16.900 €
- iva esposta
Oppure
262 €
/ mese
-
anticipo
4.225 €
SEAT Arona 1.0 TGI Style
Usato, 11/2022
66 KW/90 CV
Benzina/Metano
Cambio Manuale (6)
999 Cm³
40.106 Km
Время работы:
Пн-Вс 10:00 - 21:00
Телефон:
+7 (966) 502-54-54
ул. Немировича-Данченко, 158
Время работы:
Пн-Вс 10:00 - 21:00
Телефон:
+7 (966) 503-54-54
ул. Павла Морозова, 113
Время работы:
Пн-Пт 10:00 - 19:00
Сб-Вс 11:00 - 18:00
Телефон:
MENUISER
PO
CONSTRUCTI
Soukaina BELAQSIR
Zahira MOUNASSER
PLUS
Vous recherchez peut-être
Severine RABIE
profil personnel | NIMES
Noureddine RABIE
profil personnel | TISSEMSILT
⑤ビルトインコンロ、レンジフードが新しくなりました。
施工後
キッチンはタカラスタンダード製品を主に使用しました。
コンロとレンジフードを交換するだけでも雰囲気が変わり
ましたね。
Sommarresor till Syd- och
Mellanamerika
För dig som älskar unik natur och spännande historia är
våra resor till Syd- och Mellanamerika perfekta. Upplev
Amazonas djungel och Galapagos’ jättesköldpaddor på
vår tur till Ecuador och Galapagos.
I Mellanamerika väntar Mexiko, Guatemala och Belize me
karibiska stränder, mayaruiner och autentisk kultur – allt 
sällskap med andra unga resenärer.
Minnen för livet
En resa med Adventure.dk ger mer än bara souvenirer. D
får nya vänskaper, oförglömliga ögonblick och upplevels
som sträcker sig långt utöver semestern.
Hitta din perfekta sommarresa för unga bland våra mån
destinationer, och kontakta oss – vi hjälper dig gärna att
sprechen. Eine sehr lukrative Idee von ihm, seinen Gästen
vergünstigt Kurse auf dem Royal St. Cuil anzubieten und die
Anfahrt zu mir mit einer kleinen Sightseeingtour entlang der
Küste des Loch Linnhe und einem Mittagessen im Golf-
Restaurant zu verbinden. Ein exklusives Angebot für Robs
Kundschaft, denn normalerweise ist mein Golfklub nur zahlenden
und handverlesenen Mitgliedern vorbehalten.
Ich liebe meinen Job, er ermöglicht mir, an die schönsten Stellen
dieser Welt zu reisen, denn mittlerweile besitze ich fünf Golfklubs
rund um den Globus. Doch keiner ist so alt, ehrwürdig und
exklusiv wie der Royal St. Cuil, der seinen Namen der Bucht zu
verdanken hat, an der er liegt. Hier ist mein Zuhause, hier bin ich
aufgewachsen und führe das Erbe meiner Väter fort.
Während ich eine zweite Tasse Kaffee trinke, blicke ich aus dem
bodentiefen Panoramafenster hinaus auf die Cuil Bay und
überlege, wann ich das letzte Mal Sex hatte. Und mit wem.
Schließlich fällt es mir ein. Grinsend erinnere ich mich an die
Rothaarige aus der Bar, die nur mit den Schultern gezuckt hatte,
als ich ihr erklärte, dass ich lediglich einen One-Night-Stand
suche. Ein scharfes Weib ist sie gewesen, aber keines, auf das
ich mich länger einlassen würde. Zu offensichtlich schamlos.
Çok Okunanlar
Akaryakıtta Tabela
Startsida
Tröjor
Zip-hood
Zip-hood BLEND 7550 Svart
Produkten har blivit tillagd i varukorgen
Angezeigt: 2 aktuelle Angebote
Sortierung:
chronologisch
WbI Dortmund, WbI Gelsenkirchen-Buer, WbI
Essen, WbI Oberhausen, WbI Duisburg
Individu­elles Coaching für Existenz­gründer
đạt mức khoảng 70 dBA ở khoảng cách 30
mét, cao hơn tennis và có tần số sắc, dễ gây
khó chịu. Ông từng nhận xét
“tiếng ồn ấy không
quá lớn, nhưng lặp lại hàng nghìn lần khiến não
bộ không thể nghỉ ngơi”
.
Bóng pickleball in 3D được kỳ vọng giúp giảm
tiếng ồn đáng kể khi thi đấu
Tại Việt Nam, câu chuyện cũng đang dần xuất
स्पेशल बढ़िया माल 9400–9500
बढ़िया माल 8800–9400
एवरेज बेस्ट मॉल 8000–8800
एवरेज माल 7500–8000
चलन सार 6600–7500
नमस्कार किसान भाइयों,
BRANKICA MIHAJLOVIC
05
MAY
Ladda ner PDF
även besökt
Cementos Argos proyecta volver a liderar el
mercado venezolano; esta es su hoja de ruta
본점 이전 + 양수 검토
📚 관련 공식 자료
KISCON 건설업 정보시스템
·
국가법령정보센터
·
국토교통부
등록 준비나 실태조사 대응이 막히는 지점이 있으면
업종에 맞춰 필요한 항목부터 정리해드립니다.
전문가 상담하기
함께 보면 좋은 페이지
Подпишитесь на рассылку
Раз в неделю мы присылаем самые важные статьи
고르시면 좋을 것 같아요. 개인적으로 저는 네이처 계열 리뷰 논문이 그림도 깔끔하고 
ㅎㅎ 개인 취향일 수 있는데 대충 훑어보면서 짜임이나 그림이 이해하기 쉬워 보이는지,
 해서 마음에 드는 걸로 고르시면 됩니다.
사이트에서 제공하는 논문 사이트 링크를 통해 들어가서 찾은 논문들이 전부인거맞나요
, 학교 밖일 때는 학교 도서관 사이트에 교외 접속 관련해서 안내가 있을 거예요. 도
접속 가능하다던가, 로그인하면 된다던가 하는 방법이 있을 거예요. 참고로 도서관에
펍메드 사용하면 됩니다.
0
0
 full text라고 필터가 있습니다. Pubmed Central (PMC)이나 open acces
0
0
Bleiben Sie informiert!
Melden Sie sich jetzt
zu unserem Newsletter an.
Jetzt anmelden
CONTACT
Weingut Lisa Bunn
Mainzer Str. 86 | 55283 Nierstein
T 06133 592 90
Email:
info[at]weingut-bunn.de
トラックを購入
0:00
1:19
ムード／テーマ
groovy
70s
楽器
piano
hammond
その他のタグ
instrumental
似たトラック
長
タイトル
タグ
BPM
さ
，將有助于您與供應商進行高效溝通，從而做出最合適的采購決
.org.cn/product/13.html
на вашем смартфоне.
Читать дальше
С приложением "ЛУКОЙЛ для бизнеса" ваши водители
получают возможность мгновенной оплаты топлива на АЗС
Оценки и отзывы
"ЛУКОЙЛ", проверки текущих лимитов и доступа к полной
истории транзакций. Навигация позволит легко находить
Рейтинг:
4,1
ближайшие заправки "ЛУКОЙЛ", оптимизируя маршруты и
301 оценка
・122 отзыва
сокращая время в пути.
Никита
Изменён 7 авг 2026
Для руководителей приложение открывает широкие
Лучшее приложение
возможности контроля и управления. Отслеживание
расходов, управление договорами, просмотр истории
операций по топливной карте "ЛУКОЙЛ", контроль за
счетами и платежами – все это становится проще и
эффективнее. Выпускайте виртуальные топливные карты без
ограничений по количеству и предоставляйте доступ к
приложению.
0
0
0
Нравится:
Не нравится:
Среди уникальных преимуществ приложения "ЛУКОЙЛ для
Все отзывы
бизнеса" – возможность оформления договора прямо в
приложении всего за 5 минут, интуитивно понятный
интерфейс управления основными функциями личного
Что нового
--*--
--- Exercise ---
Everything from the first line of the material through the line containing "I Mellanamerika väntar" is to be printed exactly; lines after that are to be left out.

--- Exercise response ---
16.900 €
- iva esposta
Oppure
262 €
/ mese
-
anticipo
4.225 €
SEAT Arona 1.0 TGI Style
Usato, 11/2022
66 KW/90 CV
Benzina/Metano
Cambio Manuale (6)
999 Cm³
40.106 Km
Время работы:
Пн-Вс 10:00 - 21:00
Телефон:
+7 (966) 502-54-54
ул. Немировича-Данченко, 158
Время работы:
Пн-Вс 10:00 - 21:00
Телефон:
+7 (966) 503-54-54
ул. Павла Морозова, 113
Время работы:
Пн-Пт 10:00 - 19:00
Сб-Вс 11:00 - 18:00
Телефон:
MENUISER
PO
CONSTRUCTI
Soukaina BELAQSIR
Zahira MOUNASSER
PLUS
Vous recherchez peut-être
Severine RABIE
profil personnel | NIMES
Noureddine RABIE
profil personnel | TISSEMSILT
⑤ビルトインコンロ、レンジフードが新しくなりました。
施工後
キッチンはタカラスタンダード製品を主に使用しました。
コンロとレンジフードを交換するだけでも雰囲気が変わり
ましたね。
Sommarresor till Syd- och
Mellanamerika
För dig som älskar unik natur och spännande historia är
våra resor till Syd- och Mellanamerika perfekta. Upplev
Amazonas djungel och Galapagos’ jättesköldpaddor på
vår tur till Ecuador och Galapagos.
I Mellanamerika väntar Mexiko, Guatemala och Belize me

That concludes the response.